*** Opening of Provided records ***

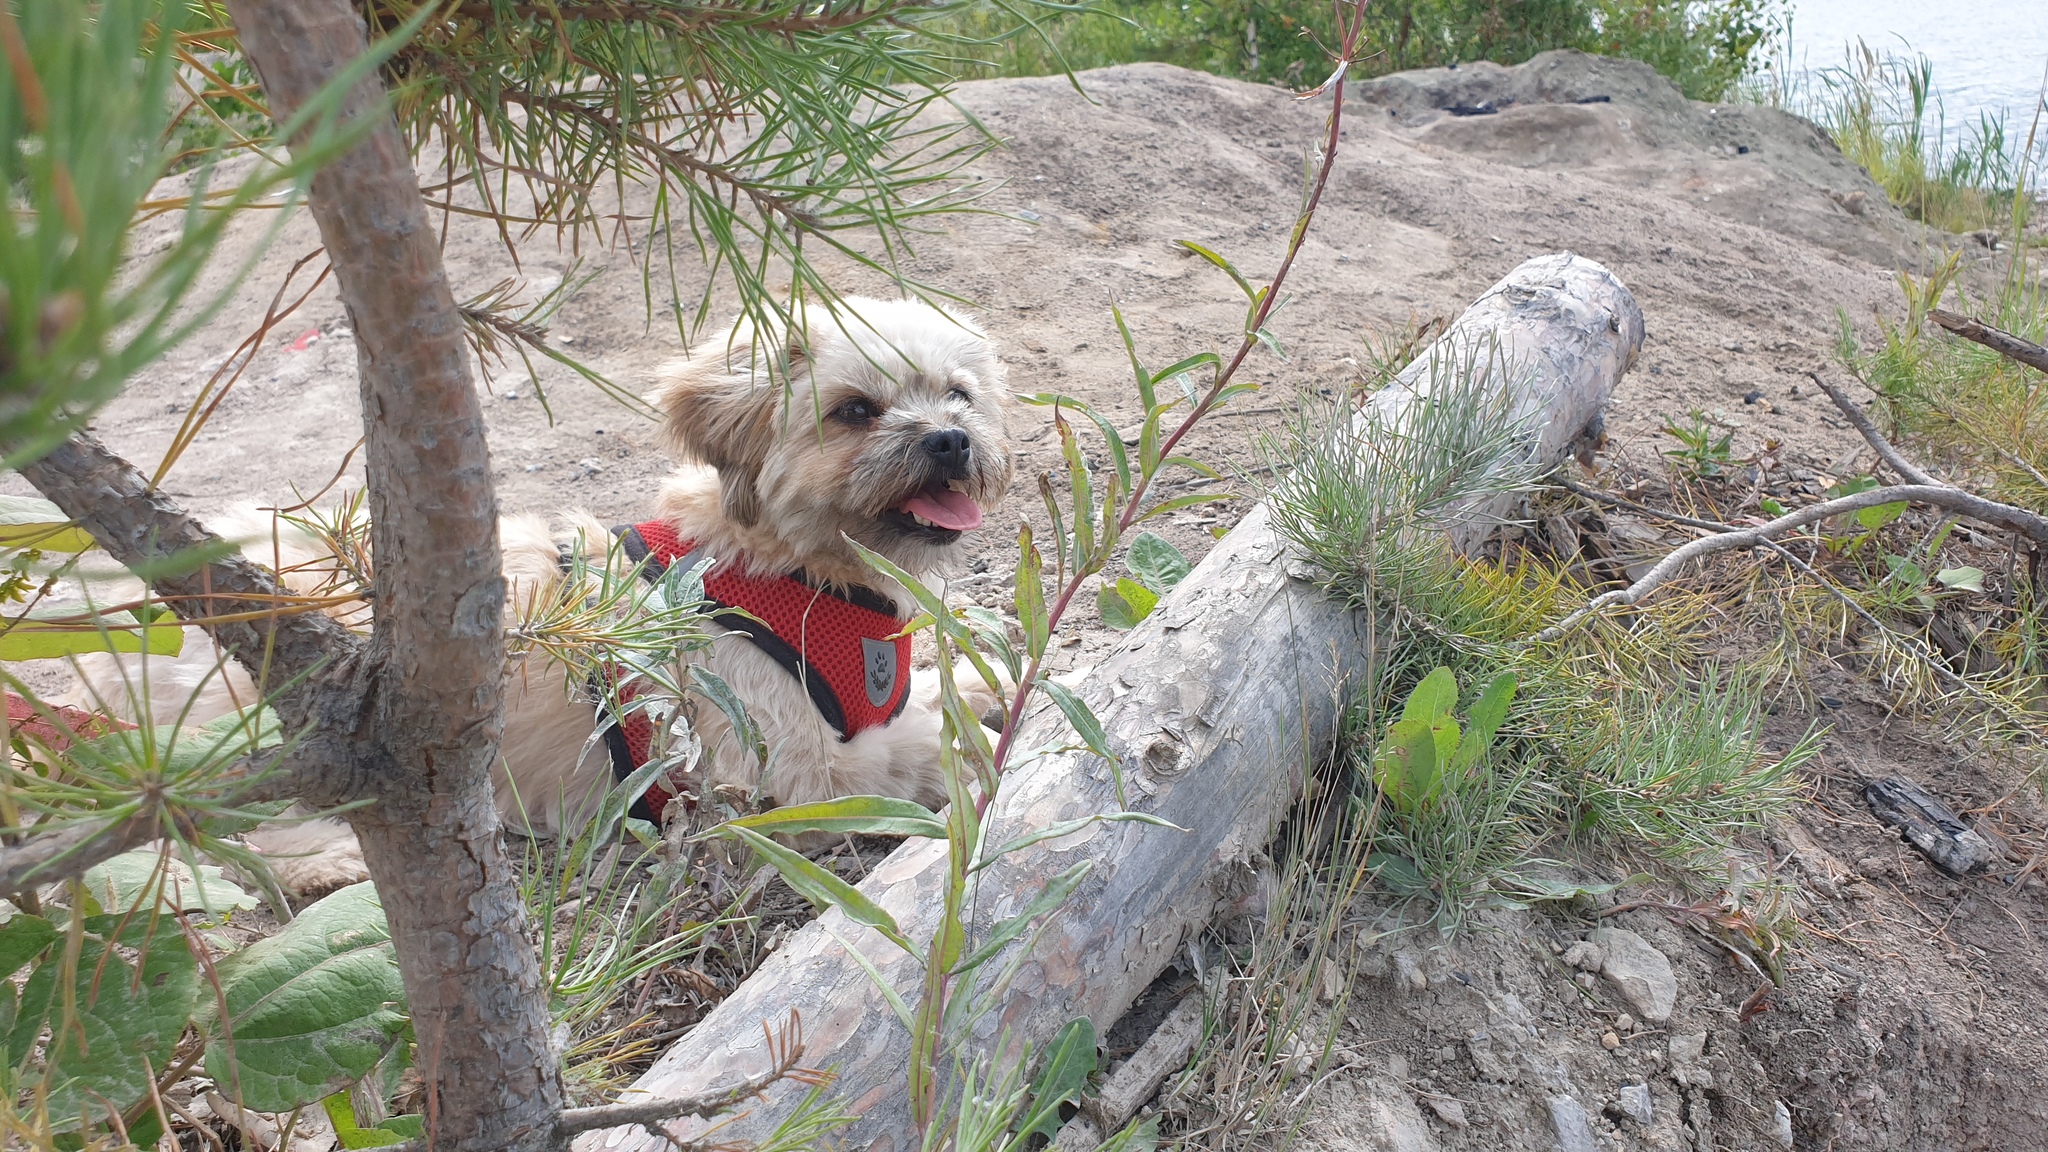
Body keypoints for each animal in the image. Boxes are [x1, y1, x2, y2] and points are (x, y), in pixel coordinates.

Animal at [68, 295, 1011, 889]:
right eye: (854, 410)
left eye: (960, 396)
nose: (951, 439)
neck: (787, 567)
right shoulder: (784, 776)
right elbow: (911, 747)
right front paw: (968, 726)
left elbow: (928, 696)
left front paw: (975, 680)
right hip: (257, 719)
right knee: (214, 827)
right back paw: (324, 857)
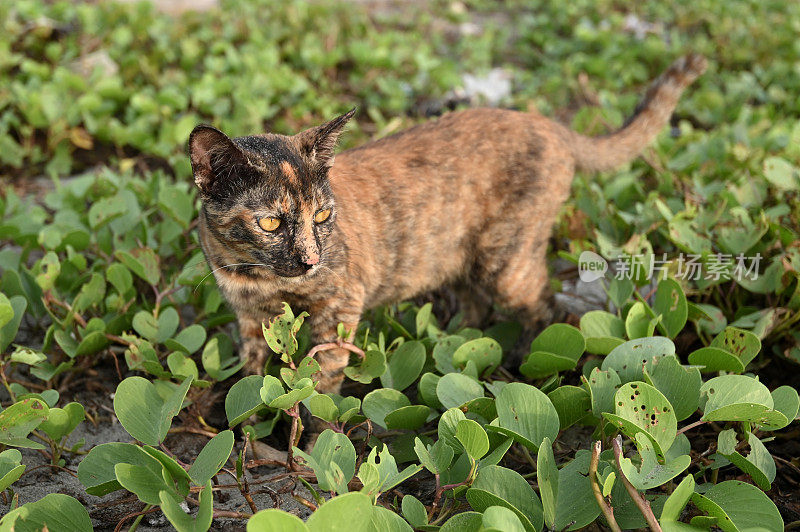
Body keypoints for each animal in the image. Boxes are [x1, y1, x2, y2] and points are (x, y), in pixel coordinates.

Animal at [188, 54, 708, 394]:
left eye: (322, 215)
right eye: (271, 222)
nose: (312, 259)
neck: (257, 277)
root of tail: (552, 125)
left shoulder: (339, 306)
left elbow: (324, 375)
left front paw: (314, 440)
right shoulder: (249, 319)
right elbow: (251, 375)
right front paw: (247, 424)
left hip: (506, 263)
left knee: (547, 304)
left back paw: (527, 359)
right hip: (464, 258)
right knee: (476, 303)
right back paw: (452, 338)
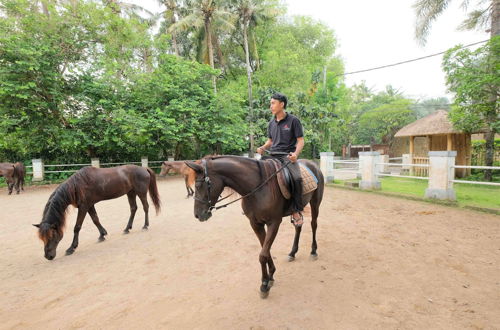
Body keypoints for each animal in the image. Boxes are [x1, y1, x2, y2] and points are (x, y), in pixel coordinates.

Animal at [33, 165, 161, 260]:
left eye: (52, 235)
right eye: (42, 238)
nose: (48, 256)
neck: (77, 186)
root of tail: (144, 168)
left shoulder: (84, 207)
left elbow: (77, 227)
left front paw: (71, 248)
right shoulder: (89, 206)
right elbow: (95, 219)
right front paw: (102, 235)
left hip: (141, 192)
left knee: (145, 207)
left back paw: (145, 226)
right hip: (131, 193)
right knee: (133, 208)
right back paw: (127, 228)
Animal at [187, 155, 324, 300]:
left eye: (198, 185)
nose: (197, 215)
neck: (256, 188)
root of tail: (312, 164)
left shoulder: (274, 223)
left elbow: (263, 254)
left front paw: (264, 285)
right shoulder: (255, 224)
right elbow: (265, 250)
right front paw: (270, 277)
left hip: (315, 203)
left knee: (314, 224)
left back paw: (313, 251)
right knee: (298, 226)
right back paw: (292, 253)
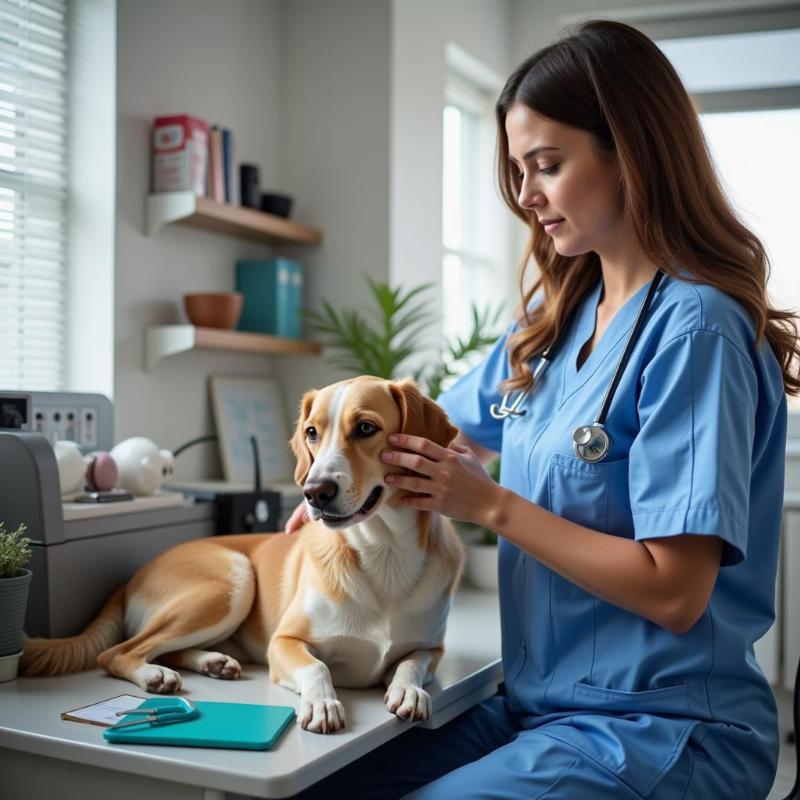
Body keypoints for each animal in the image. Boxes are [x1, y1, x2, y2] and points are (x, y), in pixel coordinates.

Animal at [21, 378, 466, 736]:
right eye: (312, 432)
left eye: (366, 428)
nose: (314, 492)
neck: (383, 550)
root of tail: (131, 577)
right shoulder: (284, 642)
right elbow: (318, 666)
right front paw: (323, 703)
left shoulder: (432, 648)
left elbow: (410, 662)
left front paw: (408, 690)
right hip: (232, 581)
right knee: (118, 651)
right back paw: (155, 674)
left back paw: (212, 662)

*** Close of Provided records ***

> _Activity_
Repeat the entries exactly. Any picture is to be left out.

> _Written solution_
Body keypoints for each animal in the image. Boxes are [x1, y1, x2, y2] and points are (x, y), in pixel coordinates.

Animal at [68, 295, 1011, 889]:
right eye: (854, 410)
left eye: (960, 396)
nose: (951, 439)
neck: (787, 567)
right shoulder: (784, 776)
right elbow: (911, 747)
right front paw: (968, 726)
left elbow: (928, 696)
left front paw: (975, 680)
right hip: (257, 719)
right knee: (214, 827)
right back paw: (324, 857)
Body keypoints for each animal in the image. Boxes are [x1, y1, x2, y2] and points are (x, y), in pixel coordinates.

Animal at [188, 54, 708, 394]:
left eye: (322, 215)
right eye: (271, 222)
nose: (312, 259)
neck: (257, 277)
root of tail: (552, 125)
left shoulder: (339, 306)
left elbow: (324, 375)
left front paw: (314, 440)
right shoulder: (249, 319)
right elbow: (251, 375)
right front paw: (247, 424)
left hip: (506, 263)
left knee: (547, 304)
left back paw: (527, 359)
right hip: (464, 258)
right knee: (476, 303)
right back paw: (452, 338)
Body keypoints for each animal in the image. Boxes are [x1, y1, x2, y2] and points are (x, y), in pixel coordinates.

Animal at [33, 165, 161, 260]:
left eye: (52, 235)
right eye: (42, 238)
nose: (48, 256)
neck: (77, 186)
root of tail: (144, 168)
left shoulder: (84, 207)
left elbow: (77, 227)
left front paw: (71, 248)
right shoulder: (89, 206)
right elbow: (95, 219)
right front paw: (102, 235)
left hip: (141, 192)
left knee: (145, 207)
left back paw: (145, 226)
right hip: (131, 193)
right knee: (133, 208)
right back paw: (127, 228)
Animal at [187, 155, 324, 300]:
left eye: (198, 185)
nose: (197, 215)
neck: (256, 188)
root of tail: (312, 164)
left shoulder: (274, 223)
left elbow: (263, 254)
left front paw: (264, 285)
right shoulder: (255, 224)
right elbow: (265, 250)
right front paw: (270, 277)
left hip: (315, 203)
left knee: (314, 224)
left back paw: (313, 251)
right knee: (298, 226)
right back paw: (292, 253)
Body keypoints for each animal in the image. Boxes are [x1, y1, x2, y2] and points are (x, y), in pixel coordinates.

Animal at [21, 378, 466, 736]:
right eye: (312, 432)
left eye: (366, 428)
nose: (314, 492)
neck: (383, 550)
root of tail: (131, 577)
right shoulder: (284, 642)
right elbow: (318, 666)
right front paw: (323, 703)
left shoulder: (432, 648)
left elbow: (410, 662)
left front paw: (408, 690)
right hip: (232, 581)
right knee: (118, 651)
right back paw: (155, 674)
left back paw: (212, 662)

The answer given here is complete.